Copy out, word for word, the whole passage below about Moore and four other sisters traveling from London to Constantinople to nurse soldiers in the Crimean campaign.

------ GIVEN TEXT

At the request of Bishop Thomas Grant, Moore and four other sisters left London on 17 October 1854 to nurse sick and wounded British Army soldiers in Crimea. Their departure preceded that of Florence Nightingale, but at Grant's request they remained in Paris so that the Nightingale party could join them. While in Paris, Moore visited hospitals there to study nursing practice and gathered surgical supplies and instruments that later proved very useful at the field hospitals in Crimea. On 4 November the groups arrived in Constantinople, and Moore took charge of the stores, kitchens and the orderlies of these departments.

------------
------ DATASET

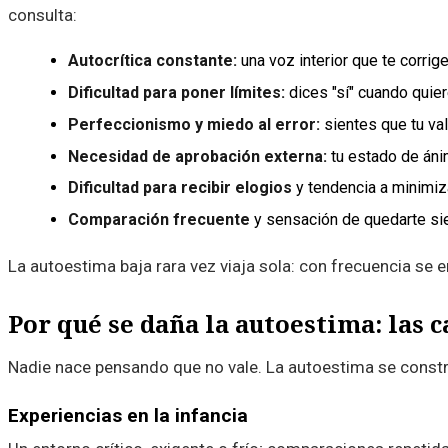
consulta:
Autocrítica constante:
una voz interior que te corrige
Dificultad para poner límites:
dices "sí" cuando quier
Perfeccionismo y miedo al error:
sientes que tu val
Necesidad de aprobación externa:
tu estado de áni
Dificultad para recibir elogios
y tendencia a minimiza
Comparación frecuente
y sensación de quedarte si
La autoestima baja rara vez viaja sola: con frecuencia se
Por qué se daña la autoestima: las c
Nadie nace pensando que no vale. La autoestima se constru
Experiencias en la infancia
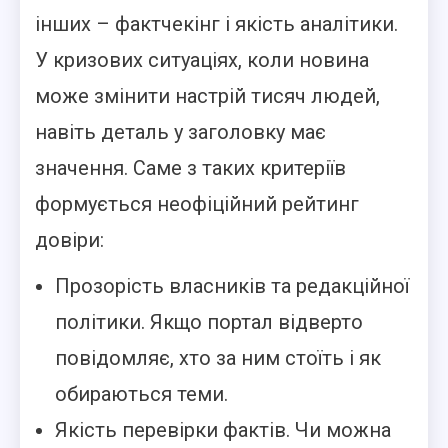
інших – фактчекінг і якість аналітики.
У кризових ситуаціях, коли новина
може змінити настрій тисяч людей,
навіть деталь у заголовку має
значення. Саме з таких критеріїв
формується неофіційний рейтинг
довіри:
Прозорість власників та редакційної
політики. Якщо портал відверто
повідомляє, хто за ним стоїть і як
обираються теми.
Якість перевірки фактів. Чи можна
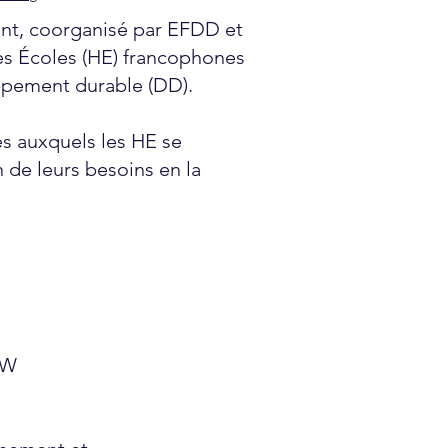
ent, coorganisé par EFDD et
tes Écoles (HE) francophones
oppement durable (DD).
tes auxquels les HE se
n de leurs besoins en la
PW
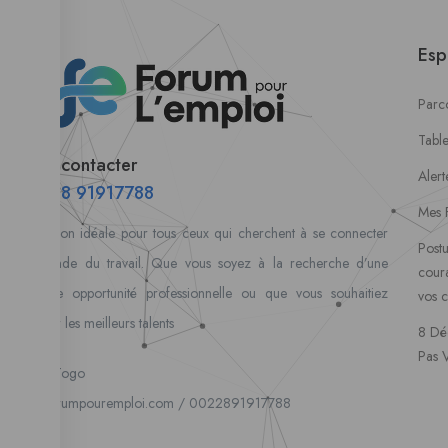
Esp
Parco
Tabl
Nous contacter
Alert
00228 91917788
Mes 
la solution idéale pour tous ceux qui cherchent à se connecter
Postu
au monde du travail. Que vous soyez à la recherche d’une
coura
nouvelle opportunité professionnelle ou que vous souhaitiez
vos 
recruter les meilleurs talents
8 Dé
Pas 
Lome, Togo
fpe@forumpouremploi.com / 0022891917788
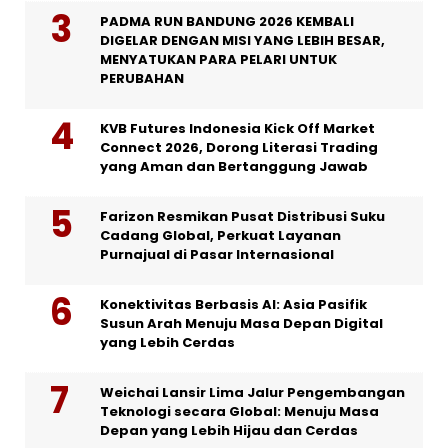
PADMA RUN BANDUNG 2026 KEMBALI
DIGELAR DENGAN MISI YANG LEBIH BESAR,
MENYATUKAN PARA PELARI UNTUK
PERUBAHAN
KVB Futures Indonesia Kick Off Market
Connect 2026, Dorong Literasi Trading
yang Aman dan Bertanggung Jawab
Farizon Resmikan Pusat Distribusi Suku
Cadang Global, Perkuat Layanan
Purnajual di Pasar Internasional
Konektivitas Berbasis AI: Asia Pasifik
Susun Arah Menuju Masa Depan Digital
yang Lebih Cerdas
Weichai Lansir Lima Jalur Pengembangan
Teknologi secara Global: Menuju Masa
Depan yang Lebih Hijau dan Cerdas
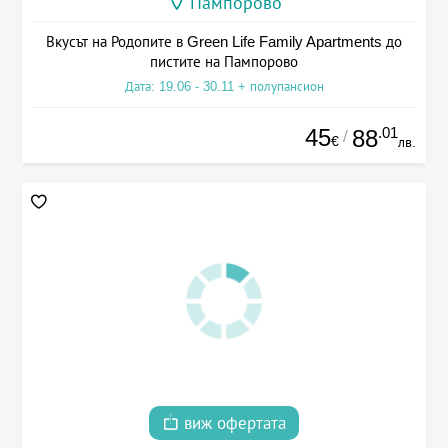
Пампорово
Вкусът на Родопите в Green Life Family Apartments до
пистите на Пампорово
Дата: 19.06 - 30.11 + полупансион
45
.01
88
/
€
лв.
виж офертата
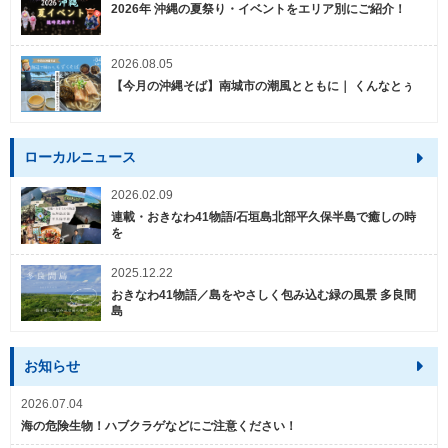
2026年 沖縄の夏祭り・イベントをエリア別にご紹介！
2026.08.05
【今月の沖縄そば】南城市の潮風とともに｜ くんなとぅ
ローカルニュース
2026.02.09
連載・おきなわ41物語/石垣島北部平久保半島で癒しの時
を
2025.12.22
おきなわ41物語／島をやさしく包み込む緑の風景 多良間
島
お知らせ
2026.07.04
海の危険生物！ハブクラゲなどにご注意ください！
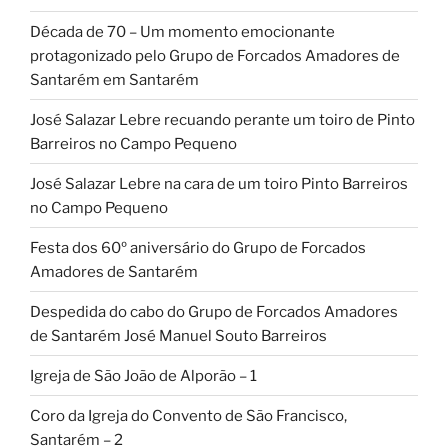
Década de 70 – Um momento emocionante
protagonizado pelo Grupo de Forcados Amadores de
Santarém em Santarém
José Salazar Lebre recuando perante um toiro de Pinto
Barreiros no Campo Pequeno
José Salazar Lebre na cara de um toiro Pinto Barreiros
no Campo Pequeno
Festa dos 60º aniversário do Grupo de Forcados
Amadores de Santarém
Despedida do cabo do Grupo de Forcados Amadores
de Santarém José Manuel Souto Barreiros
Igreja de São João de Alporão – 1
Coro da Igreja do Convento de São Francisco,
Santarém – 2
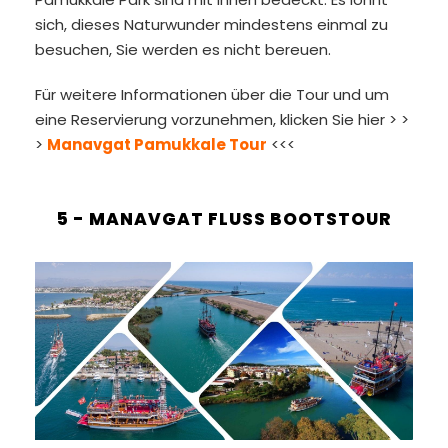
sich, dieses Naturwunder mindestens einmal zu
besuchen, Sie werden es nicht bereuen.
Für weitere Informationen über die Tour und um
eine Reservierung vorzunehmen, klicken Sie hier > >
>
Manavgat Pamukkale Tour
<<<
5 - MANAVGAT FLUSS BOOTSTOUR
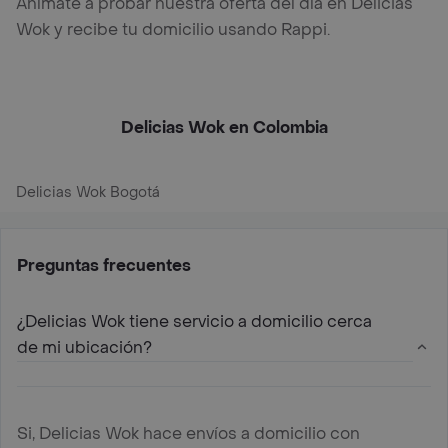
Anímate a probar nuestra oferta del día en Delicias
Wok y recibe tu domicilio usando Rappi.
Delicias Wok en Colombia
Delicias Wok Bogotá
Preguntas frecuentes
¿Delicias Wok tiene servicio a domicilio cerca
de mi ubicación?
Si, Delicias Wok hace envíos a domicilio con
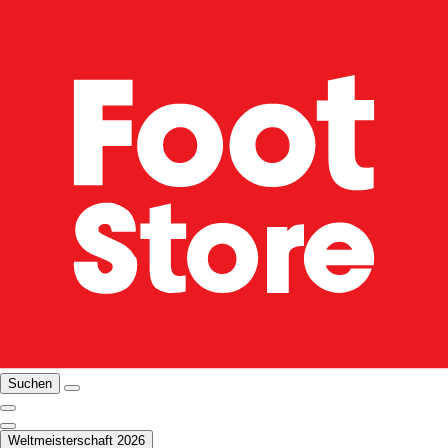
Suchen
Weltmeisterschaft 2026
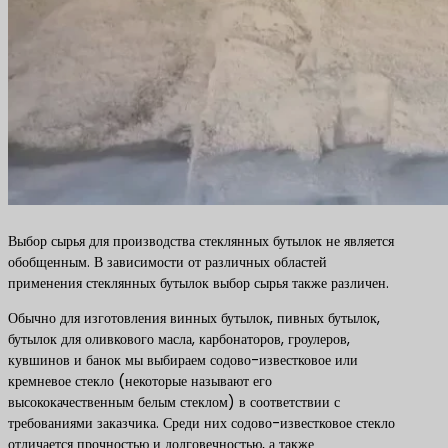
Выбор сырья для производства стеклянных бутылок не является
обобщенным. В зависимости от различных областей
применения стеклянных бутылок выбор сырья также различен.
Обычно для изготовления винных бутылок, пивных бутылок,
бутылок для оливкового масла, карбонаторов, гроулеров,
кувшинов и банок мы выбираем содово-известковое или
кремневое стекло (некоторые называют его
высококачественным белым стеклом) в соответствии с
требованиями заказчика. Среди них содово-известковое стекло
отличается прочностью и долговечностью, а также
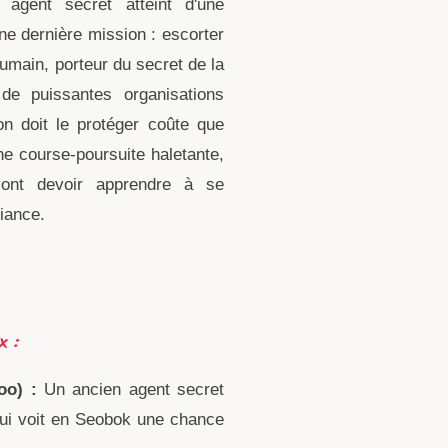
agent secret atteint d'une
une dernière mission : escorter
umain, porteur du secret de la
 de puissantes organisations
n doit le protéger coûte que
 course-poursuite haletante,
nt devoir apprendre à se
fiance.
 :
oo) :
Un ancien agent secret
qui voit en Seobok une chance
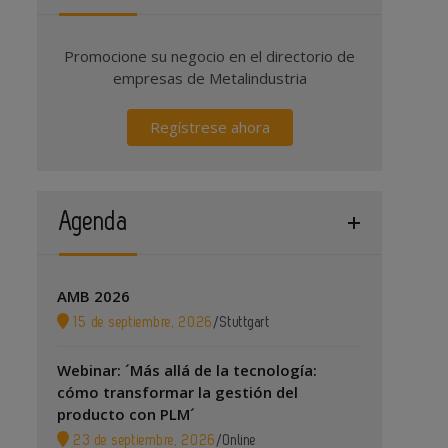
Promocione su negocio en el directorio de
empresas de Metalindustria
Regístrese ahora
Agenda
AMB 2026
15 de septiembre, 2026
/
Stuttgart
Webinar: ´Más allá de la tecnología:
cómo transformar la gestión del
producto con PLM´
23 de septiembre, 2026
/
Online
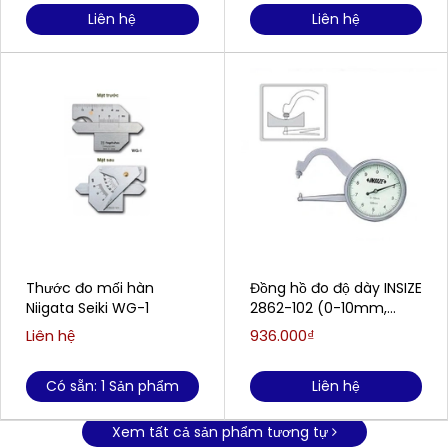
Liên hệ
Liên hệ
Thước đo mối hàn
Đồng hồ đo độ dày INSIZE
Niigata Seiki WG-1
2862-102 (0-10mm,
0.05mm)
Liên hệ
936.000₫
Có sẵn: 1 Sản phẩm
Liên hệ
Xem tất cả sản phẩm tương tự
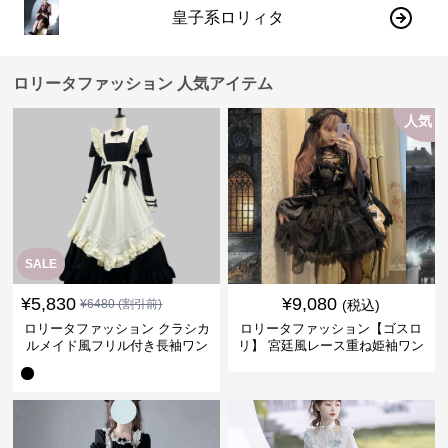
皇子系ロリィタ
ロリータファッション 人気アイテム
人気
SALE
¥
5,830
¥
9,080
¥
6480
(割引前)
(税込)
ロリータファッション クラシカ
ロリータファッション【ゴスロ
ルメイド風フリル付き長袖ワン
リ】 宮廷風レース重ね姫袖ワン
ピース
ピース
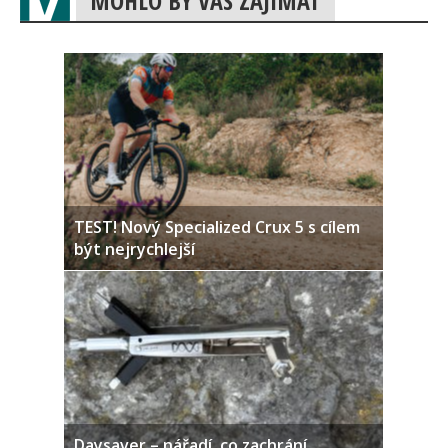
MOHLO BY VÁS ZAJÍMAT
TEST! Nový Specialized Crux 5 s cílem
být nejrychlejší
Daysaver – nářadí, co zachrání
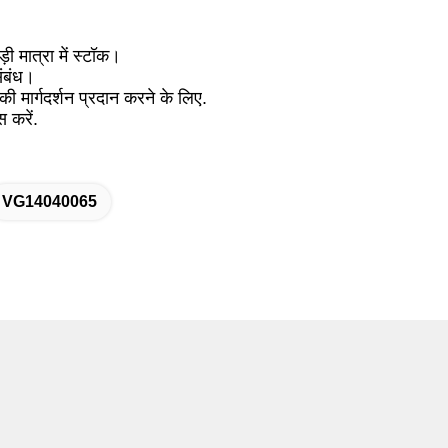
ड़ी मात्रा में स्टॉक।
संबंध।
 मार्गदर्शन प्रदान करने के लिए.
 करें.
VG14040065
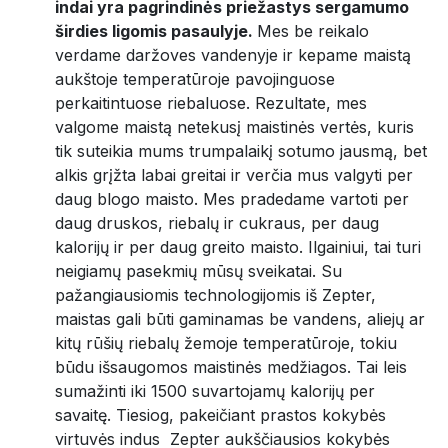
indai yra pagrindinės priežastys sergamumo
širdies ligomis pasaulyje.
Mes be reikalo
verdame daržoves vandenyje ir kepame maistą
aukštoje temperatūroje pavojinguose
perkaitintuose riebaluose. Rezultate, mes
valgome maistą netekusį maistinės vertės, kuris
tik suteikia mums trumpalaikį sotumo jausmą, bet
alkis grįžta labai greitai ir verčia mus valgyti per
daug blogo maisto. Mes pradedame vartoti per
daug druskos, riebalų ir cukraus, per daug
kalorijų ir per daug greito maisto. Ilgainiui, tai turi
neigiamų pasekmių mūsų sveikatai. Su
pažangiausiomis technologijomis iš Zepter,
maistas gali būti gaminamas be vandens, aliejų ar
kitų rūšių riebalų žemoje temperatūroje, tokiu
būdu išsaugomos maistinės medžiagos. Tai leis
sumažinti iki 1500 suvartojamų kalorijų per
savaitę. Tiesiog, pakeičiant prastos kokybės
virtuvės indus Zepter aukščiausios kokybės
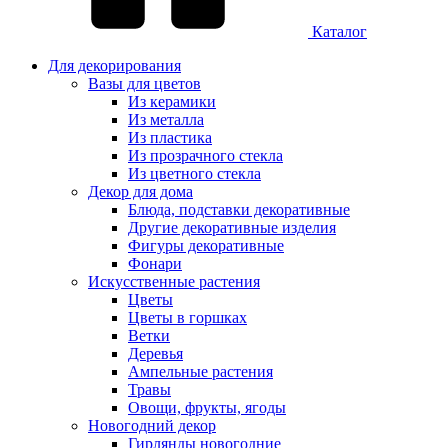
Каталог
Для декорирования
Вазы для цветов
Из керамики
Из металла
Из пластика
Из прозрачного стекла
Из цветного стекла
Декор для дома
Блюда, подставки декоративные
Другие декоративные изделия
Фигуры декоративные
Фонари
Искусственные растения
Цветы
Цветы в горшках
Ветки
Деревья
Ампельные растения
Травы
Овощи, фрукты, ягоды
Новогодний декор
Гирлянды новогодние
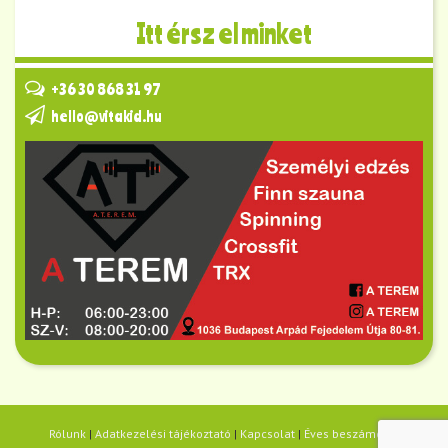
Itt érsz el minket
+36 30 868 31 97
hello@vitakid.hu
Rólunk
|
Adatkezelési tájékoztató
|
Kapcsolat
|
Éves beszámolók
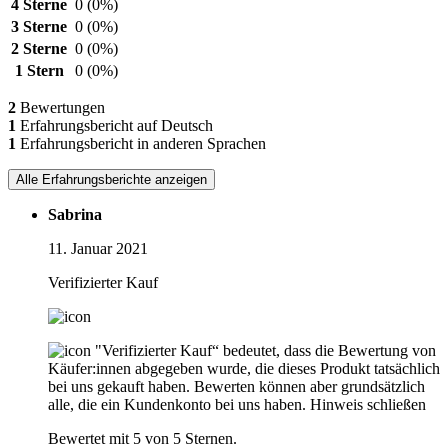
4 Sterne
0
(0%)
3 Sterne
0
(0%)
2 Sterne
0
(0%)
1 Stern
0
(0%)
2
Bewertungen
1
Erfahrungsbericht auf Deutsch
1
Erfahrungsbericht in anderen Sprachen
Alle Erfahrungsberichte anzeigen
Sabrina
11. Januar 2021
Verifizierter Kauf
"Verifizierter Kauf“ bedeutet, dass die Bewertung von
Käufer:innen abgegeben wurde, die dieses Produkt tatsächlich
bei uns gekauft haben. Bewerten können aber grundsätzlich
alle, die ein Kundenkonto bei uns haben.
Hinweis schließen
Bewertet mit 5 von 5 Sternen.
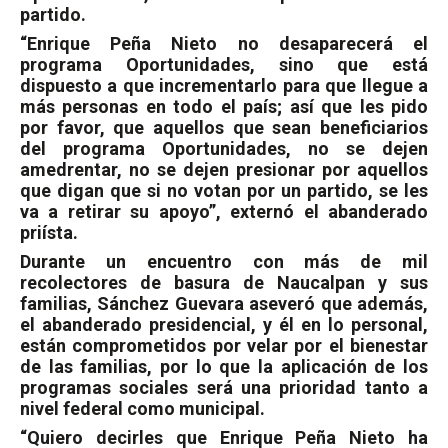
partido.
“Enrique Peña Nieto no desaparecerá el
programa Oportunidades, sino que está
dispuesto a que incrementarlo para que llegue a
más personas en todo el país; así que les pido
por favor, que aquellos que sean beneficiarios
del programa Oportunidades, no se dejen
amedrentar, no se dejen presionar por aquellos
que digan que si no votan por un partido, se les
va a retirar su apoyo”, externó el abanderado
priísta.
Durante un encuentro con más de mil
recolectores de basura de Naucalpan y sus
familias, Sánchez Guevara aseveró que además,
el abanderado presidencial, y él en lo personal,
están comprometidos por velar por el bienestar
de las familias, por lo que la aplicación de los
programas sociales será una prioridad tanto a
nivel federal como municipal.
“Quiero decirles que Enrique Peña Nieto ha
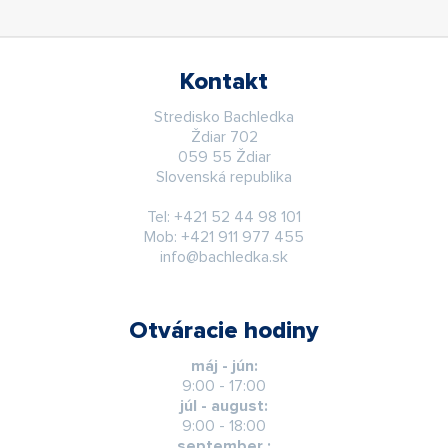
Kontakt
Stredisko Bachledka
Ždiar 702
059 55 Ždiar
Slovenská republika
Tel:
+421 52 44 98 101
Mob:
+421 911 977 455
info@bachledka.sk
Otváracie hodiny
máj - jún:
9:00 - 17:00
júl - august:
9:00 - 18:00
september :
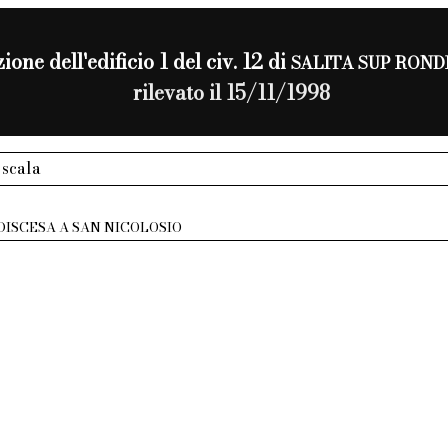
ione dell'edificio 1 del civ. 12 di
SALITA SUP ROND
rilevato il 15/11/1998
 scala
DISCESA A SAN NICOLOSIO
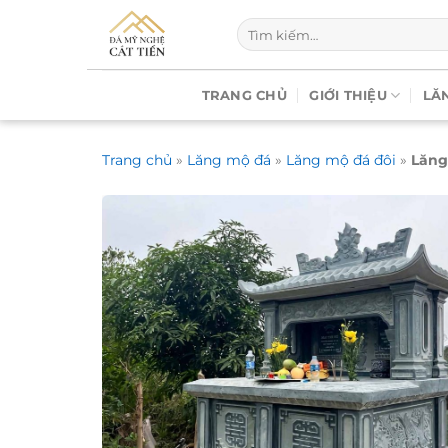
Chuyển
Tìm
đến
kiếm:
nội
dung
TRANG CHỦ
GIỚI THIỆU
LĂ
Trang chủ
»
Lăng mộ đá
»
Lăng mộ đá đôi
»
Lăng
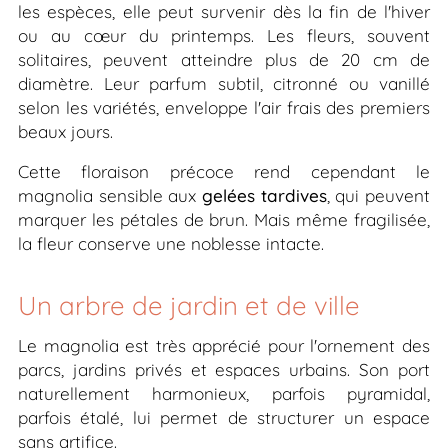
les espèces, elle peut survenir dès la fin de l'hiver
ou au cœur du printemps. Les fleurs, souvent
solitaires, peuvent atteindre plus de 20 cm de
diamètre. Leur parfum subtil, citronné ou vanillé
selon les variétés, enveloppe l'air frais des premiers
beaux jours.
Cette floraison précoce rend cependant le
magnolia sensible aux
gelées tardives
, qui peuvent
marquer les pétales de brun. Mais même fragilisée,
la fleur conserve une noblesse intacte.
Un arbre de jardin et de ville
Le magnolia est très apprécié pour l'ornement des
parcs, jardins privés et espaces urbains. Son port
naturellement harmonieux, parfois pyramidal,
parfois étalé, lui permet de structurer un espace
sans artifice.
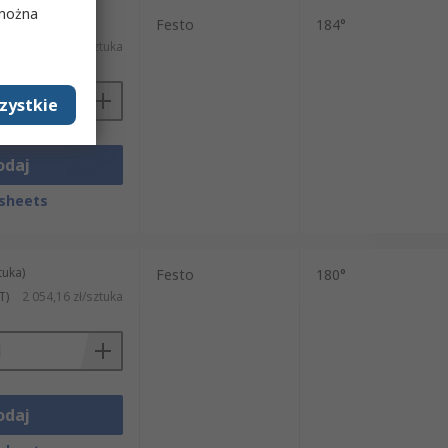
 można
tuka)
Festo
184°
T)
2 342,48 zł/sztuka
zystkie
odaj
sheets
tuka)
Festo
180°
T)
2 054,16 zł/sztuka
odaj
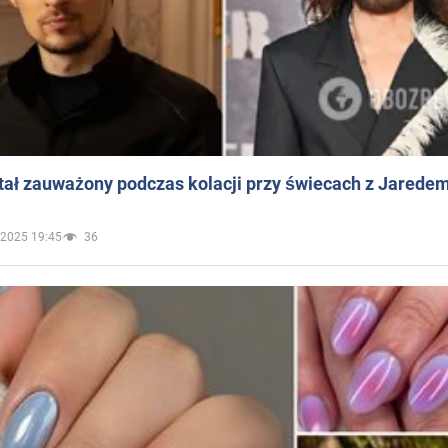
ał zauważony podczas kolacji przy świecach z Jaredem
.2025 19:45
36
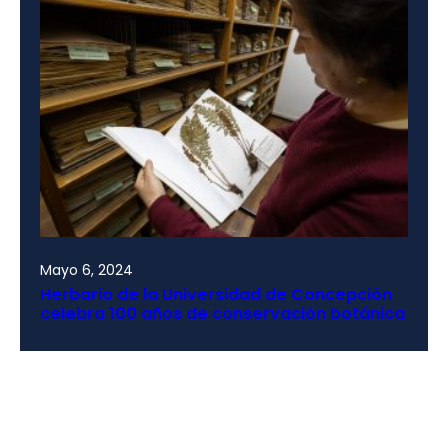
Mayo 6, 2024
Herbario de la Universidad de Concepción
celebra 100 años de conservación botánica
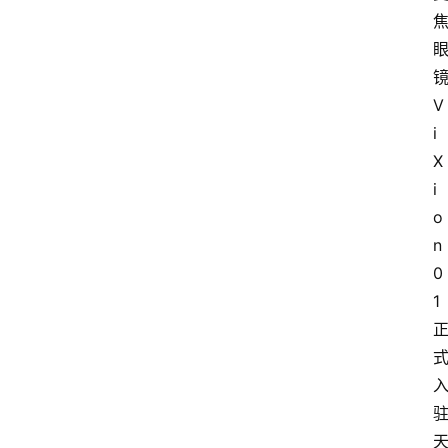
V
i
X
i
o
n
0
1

------------

EXERCISE SOLUTION:
At the request of Bishop Thomas Grant, Moore and four other sisters left London on 17 October 1854 to nurse sick and wounded British Army soldiers in Crimea. Their departure preceded that of Florence Nightingale, but at Grant's request they remained in Paris so that the Nightingale party could join them. While in Paris, Moore visited hospitals there to study nursing practice and gathered surgical supplies and instruments that later proved very useful at the field hospitals in Crimea. On 4 November the groups arrived in Constantinople, and Moore took charge of the stores, kitchens and the orderlies of these departments.